ABSTRACT

Sinapis alba L. (white mustard) shows considerable promise as an alternative oilseed crop for dry temperate climates. It possesses many beneficial characteristics such as drought and heat tolerance, pest resistance and a short growing season. We present the first genetic linkage maps of S. alba. These high density RFLP maps will assist in the rapid development of S. alba as a new oilseed crop. A four-parent cross using mustard lines of diverse origins produced two reciprocal, highly polymorphic mapping populations and these were probed with Brassica RFLP clones. In all, 380 loci were mapped on 12 linkage groups. Detailed analysis of the RFLP maps revealed large segments of chromosome that were duplicated and often triplicated. The use of a common set of RFLP probes allowed the comparative mapping of S. alba with related Brassica species. The ability to assay separately the inheritances of male and female gametes from two different hybrid genotypes of S. alba allowed the rate and distribution of recombination in male and female meioses to be compared and the observed differences have implications for mustard breeding. Single-seed descent is being used to develop 360 inbred lines for the field testing of quality and yield characters. Genotyping of these lines with RFLP probes will allow the mapping of important QTLs, particularly those controlling oil to protein ratio.

INTRODUCTION

Sinapis alba has been cultivated for centuries as a condiment crop. It has a number of favourable agronomic traits that makes it attractive as an alternative oilseed crop to rapeseed. For example, S. alba produces large, yellow seeds, performs well in dry, hot conditions, and shows excellent resistance to pests and diseases.

However, the grain yield and seed oil content is relatively low compared to rapeseed, and seeds generally contain high levels of erucic acid and glucosinolates which are considered detrimental to human and animal nutrition.

Restriction Fragment Length Polymorphism (RFLP) technology is well established in Brassica species and has been used to produced high-density linkage maps of the agriculturally important species such as Brassica napus (Parkin et al, 1995, Sharpe et al, 1995) and B. oleracea (Bohuon et al, 1996). Such a map would be very useful for understanding the structure of the S. alba genome and for assisting in its development as an oilseed crop.

MUSTARD BREEDING

Research to establish rigorous genetic analysis of S. alba is being carried out collaboratively by AAFC Saskatoon Research Centre and the John Innes Centre in order to assist in the development of white mustard as a new canola crop. Figure 1 presents the four-way crossing strategy employed to maximise genetic variation in the two reciprocal F1-mapping populations (F1-1 and F1-2). The four “grandparental” lines were of diverse origin and contrasting seed oil characteristics – including one low yielding canola-quality line. Single-seed descent is being used to produce 360 F5 inbred lines for field testing in seasons 1999/2000. RFLP-genotyping of these lines will allow the mapping of QTLs (Quantitative Trait Loci) governing important agronomic characters such as seed oil content and quality.

• _Exercise requirements_:
**A)** From the white mustard text, write out the passage from "Sinapis alba has" to "and animal nutrition." word for word.
**B)** In the white mustard text, how many loci were mapped, and on how many linkage groups?

• _Dataset_:
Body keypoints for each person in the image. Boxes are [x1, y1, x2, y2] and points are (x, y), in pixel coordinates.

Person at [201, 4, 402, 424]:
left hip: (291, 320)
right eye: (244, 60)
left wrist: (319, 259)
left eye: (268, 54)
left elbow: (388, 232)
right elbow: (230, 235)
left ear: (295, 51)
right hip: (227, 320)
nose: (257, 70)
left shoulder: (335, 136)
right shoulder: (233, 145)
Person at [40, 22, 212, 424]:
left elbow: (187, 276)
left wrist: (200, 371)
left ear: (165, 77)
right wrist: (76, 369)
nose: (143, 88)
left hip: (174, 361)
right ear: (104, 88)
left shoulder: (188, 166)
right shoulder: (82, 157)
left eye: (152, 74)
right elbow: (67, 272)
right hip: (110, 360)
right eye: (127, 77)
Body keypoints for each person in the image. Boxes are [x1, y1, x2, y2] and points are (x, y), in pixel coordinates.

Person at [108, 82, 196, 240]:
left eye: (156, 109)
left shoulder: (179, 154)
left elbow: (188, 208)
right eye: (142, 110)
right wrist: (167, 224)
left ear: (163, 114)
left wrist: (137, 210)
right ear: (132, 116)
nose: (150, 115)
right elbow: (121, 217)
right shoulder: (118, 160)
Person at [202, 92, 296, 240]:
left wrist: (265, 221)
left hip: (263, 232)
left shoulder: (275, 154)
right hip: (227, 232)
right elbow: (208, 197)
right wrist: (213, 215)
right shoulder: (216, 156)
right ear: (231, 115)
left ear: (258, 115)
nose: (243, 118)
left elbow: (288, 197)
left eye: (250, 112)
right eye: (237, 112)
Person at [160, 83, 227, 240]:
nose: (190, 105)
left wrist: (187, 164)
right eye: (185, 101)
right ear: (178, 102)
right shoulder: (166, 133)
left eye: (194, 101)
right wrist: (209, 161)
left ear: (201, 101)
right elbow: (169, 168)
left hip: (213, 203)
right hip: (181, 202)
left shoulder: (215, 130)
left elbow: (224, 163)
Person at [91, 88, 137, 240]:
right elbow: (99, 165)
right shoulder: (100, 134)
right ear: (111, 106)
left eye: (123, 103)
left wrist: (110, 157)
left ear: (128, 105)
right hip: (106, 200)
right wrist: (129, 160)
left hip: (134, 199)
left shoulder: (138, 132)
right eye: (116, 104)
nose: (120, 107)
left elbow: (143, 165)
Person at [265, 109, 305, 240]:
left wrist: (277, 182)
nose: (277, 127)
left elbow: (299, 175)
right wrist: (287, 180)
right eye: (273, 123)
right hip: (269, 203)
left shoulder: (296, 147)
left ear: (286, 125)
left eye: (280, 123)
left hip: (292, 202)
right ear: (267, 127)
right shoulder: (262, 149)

• _Answers to the exercises_:
**A)**
Sinapis alba has been cultivated for centuries as a condiment crop. It has a number of favourable agronomic traits that makes it attractive as an alternative oilseed crop to rapeseed. For example, S. alba produces large, yellow seeds, performs well in dry, hot conditions, and shows excellent resistance to pests and diseases.

However, the grain yield and seed oil content is relatively low compared to rapeseed, and seeds generally contain high levels of erucic acid and glucosinolates which are considered detrimental to human and animal nutrition.

**B)** 380 loci were mapped on 12 linkage groups.